Convergências do feminino na poética muriliana

AutorDaniela Moraes Neves
Páginas51-63
CONVERGÊNCIAS DO FEMININO NA POÉTICA MURILIANA
Daniela Neves
Andam diante de mim teus olhos cristalinos,
A que um anjo cedeu poder magnetizante:
Andam: são meus irmãos estes irmãos divinos,
Jogando em meu olhar seus fogos de diamante;
Salvando-se de risco e de pecado ignavo,
Pela estrada do Belo eles impõem meus rastros.
Olhos meus servos são, deles eu sou escravo!
Obedece o meu ser a estes vívidos astros.
Charles Baudelaire
Pela liberdade feérica e a inteligência sans le secours d’etat major clama o eu
poético muriliano, com algum saudosismo e ao mesmo tempo com uma marca única e
voz cortante, bem ao estilo daqueles que constroem seu próprio jogo e sua própria arte.

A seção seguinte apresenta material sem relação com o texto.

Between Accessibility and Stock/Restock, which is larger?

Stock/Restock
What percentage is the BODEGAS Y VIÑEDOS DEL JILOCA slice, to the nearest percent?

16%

Em A Idade do Serrote, obra de memórias, Murilo Mendes confessa sua fascinação
pelos mistérios humanos e, em toda a sua poesia, revela nas imagens femininas sua
busca de expor em versos os incompreensíveis e complexos caminhos da experiência
humana; não apenas através das reflexões de cada poema, mas também na forma
assimétrica, fragmentada e de organização conscientemente desordenada de seus versos.

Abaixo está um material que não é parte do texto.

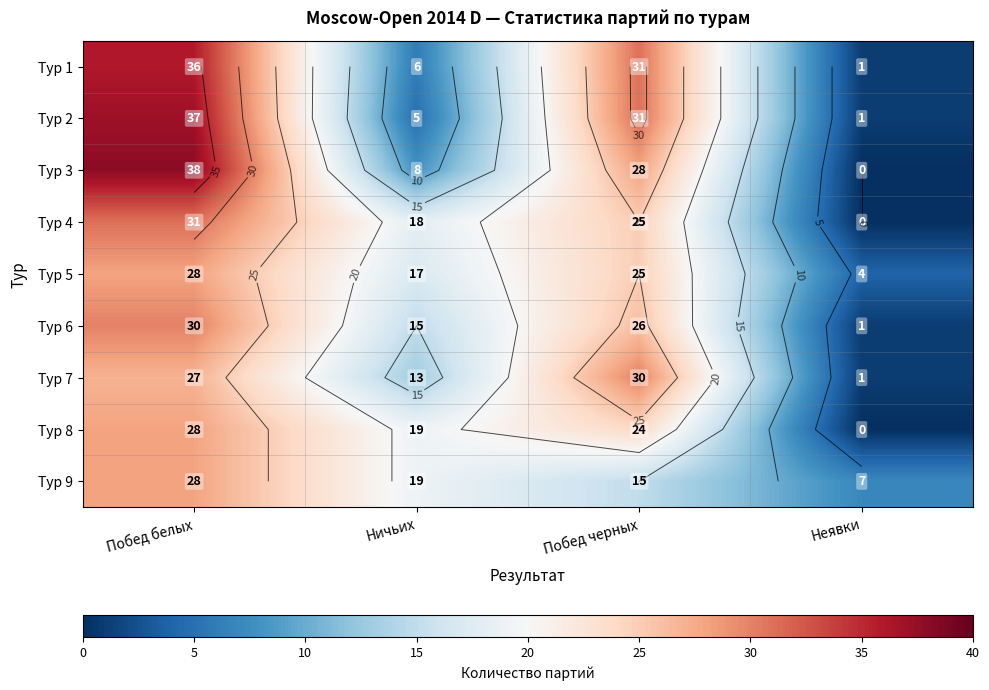

How many data points in Тур 6 are less than 26?

2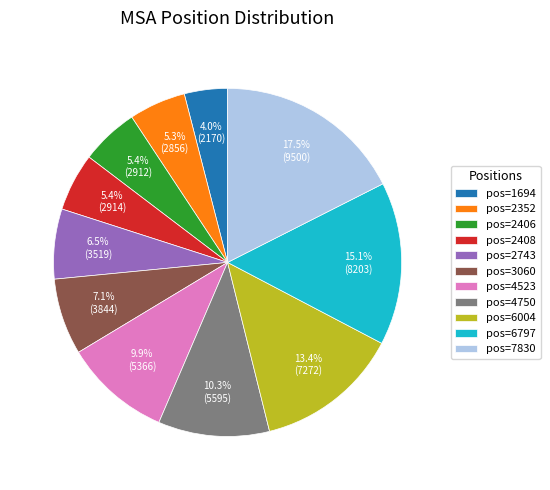

What is the ratio of the value at pos=6004 to the value at pos=2352?

2.5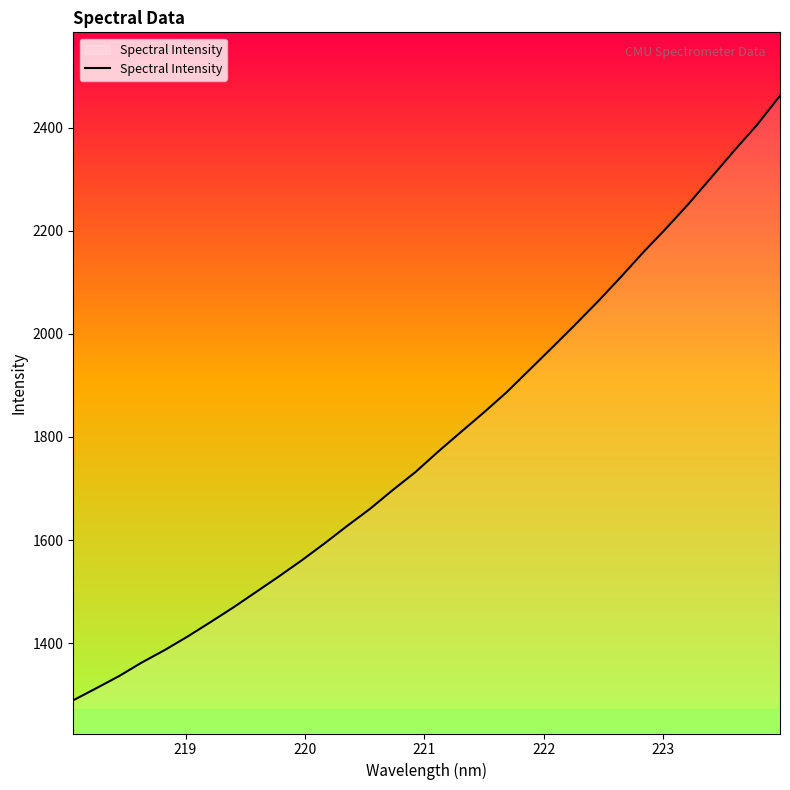

What is the difference between the maximum and minimum values?

1172.8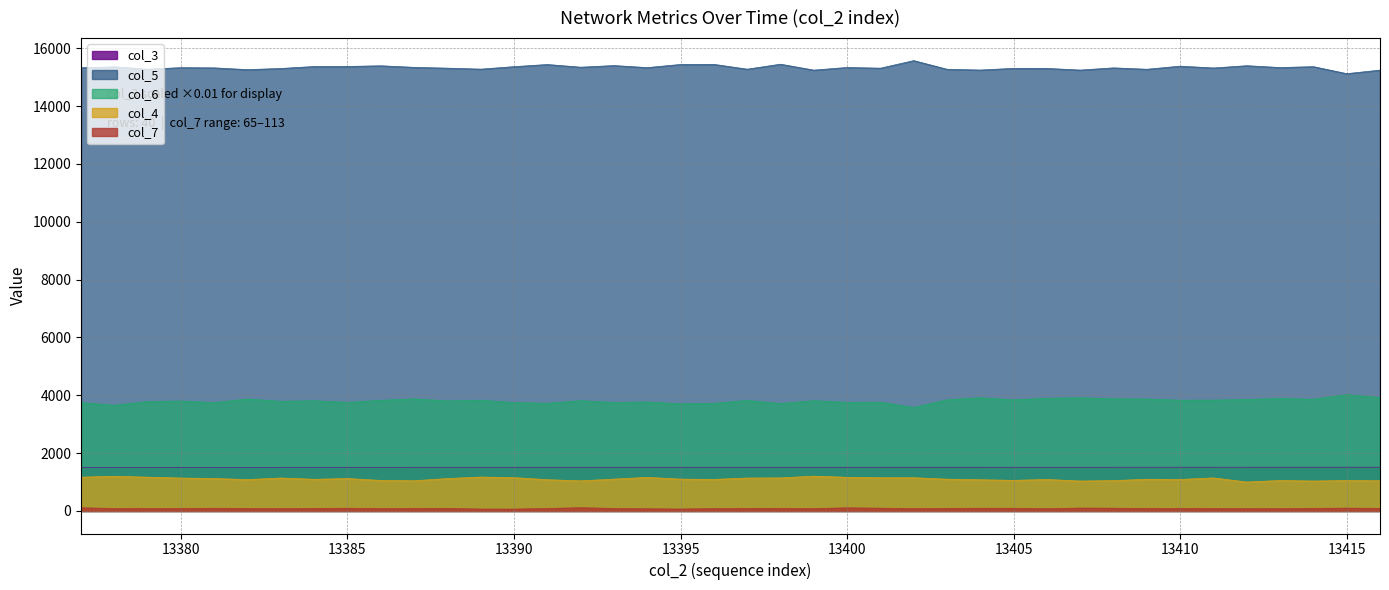

What is the difference between the maximum and minimum values in the col_3 series?

4.4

Nessa mesma obra memorialística, o poeta vai nos revelando traçados de sua
formação, de sua poética e das motivações mais profundas de sua obra, através de
imagens densas, impactantes e muitas vezes conflitivas. O aspecto pictórico se condensa
na sua poesia e na prosa, refratando reflexos múltiplos de muitos textos, culturas e
vozes: “Cedo atraíam-me as esfinges, as gárgulas, as medusas, as máscaras, as
mascarilhas, as gigantas, as figuras de proa, as demônias, as participantes das
metamorfoses de Siva ou Vishnu, as sacerdotisas; paralelamente às pessoas em carne e
osso, via figuras e pessoas míticas“ (MENDES, 1995: p.974).

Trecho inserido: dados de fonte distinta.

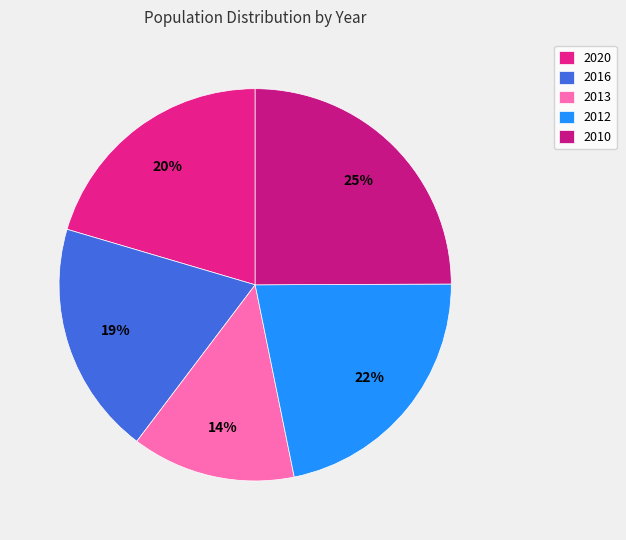

To the nearest percent, what is the combined percentage of 2020 and 2012?

42%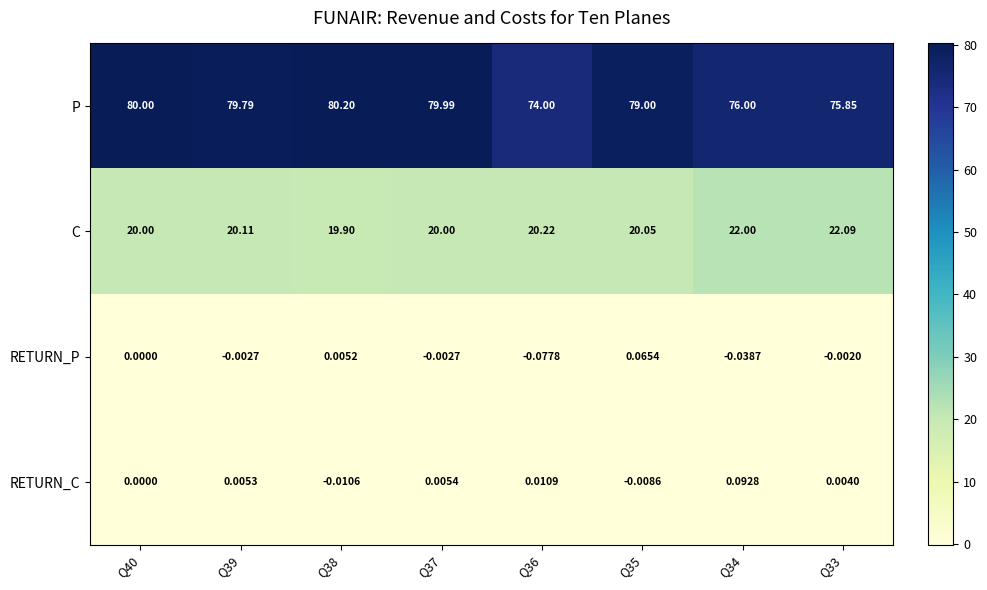

Which label corresponds to the largest value in the chart?

Q38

As fortes imagens femininas poetizadas na obra autobiográfica, irão se
potencializar ao longo de sua poesia, desde a fase humorística, passando pela fase mais
mística e surrealista, até a sua fase mais madura, marcada pelo experimentalismo com a
linguagem, engajando-se parcialmente na proposta construtivista.
Como podemos observar na passagem citada, alternam-se freqüentemente os
topos do universo, que revertem estados e ideologias, que se embatem através da poesia.